Recent developments in Artificial Intelligence (AI) have made it easier to combine heterogenous data modalities such as demographic data, electronic health records, molecular and imaging data. Multi-modal and multi-scale data fusion provide potential benefits for studying complex diseases. The expectation is that a single data modality is not going to be sufficient to achieve clinically useful predictive performance for a complex disease. Additionally, recent strides in AI have made it easier to represent or embed several routinely clinically collected data modalities such as radiographic images, pathology slides and free text clinical notes in a way that they can be more easily used in downstream machine learning models. Taking advantage of these routinely collected biomedical data is the primary goal of our work in biomedical data fusion.
For example, quantitative imaging of radiographic images including CT and MR imaging has made great progress in the past decade especially in the field of oncology. The use of radiomics features - quantitative image features that characterize the texture, intensity or shape of lesions - have shown to be a great resource for biomarker discovery from radiographic images. More recently, convolutional neural networks trained directly on radiographic images (aka deep learning), have further improved quantitative image modeling and are particularly powerful in particular applications such as lesion segmentation. Both radiomics and convolutional neural network modeling have shown in numerous applications to complement biomedical decision support and can successfully discover quantitative biomarkers that can be helpful for diagnosis or prognosis of complex diseases.
We took advantage of these developments to embark on a biomedical data fusion project to triage COVID19 patients.
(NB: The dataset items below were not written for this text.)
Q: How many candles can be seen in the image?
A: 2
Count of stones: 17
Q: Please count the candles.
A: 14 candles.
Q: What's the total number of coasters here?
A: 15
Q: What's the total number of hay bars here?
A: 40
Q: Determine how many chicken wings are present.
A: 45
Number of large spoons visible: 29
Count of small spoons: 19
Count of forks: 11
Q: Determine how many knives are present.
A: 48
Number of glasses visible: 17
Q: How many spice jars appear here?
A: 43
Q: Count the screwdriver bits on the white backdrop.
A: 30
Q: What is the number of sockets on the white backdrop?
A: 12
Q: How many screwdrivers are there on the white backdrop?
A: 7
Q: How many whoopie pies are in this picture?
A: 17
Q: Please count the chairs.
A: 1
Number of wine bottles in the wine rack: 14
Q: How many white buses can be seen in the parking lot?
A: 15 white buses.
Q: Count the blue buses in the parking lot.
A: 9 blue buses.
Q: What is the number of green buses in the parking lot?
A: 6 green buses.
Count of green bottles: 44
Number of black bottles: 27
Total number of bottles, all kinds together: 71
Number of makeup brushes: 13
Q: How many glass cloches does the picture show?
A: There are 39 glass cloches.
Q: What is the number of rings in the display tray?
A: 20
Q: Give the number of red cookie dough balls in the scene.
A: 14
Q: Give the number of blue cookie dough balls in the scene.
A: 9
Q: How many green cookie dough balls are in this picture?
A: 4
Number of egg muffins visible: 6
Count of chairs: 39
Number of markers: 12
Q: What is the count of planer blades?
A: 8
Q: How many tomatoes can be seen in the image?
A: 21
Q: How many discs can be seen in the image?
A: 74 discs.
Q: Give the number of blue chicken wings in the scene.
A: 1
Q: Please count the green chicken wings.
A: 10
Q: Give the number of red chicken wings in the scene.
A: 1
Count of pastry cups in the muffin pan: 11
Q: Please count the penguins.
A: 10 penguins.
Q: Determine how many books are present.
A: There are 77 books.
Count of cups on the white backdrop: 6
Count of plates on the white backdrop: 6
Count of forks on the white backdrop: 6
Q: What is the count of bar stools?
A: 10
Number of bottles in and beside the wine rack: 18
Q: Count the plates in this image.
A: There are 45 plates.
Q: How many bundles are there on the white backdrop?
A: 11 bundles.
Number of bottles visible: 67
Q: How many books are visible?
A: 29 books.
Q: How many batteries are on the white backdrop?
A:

Thanks to two visiting scholars in my lab, graduate student Qinmei Xu visiting from the Department of Medical Imaging, Jinling Hospital, Nanjing University School of Medicine, and Dr. Peiyi Xie, radiologist at the The Sixth Affiliated Hospital of Sun Yat-sen University we took advantage of a large cohort of more than 2000 COVID19 patients form 39 hospitals in China. Together with Stanford graduate students Xianghao Zhan & Yiheng Li, we applied our ideas in biomedical data fusion and quantitative imaging to integrate radiomic features extracted from CT images with clinical and lab data to predict the severity of COVID19 patients. We used the recent developments in automated segmentation of lesions using AI methods to automatically identify the lesions in CT images. We found that radiomics features extracted from COVID19 lesions in CT images improved significantly the prediction of ICU admission, machine ventilator use and death of COVID19 patients compared to radiologist’s interpretation of these images. Next, we found that quantitative image features were essential to predict the three outcomes and we also showed that adding labs and clinical data significantly improved the performance both when using binary classification models and time-to-event modeling.
Recent reports have emphasized the lack of validation of AI models in particular in the context of COVID19 research (see Roberts et al. Nature Machine Intelligence 2021). Validation of AI based models is important as this paper reported and many of the early studies have not been validated in external cohorts. Especially in the context of the pandemic, many studies were reported in early 2020 using machine learning & AI to diagnose and prognose COVID19 patients without extensive validation, and, it is unclear which studies are ready for clinical use. In our study, we were able to test our models in additional Chinese hospitals but not in cohorts outside of China.Several hurdles need to be overcome to externally validate models including privacy issues and regulatory issues that introduce additional steps that need to be done before data can be shared across institutions and international borders (e.g. HIPAA & GDPR). In addition, in the early stages of the pandemic few de-identified data sets were publicly available, especially CT imaging data. This has changed over time with more efforts that are underway to make large imaging cohorts available including a European COVID19 data initiative and the RICORD database supported by the Radiological Society of North America (RSNA). Next, another hurdle, especially in the context of prognostic modeling, is collecting follow-up data, even if federated or distributed learning are successfully implemented, still validation is hard if appropriate clinical outcome data is not collected in a harmonized way.
Now that the initial flood of COVID19 modeling efforts have been reported, it’s expected that validation efforts and implementation will need to be carried out to have any chance of having an impact on this devastating disease. Even if the impact of this work does not directly affect the ongoing pandemic, any lessons learned are still going to be important to the study of other complex diseases. Particularly in the context of biomedical decision support, innovations in data fusion, deep learning, quantitative imaging, machine learning and distributed learning will prove invaluable across biomedicine. With the pandemic, biomedical research is at the forefront of the general public and the expectation is that implementation of new methods is instantaneous, however, biomedical research is typically a slow-moving process and the necessary resources have to be allocated to be able to move AI models from bench to bedside.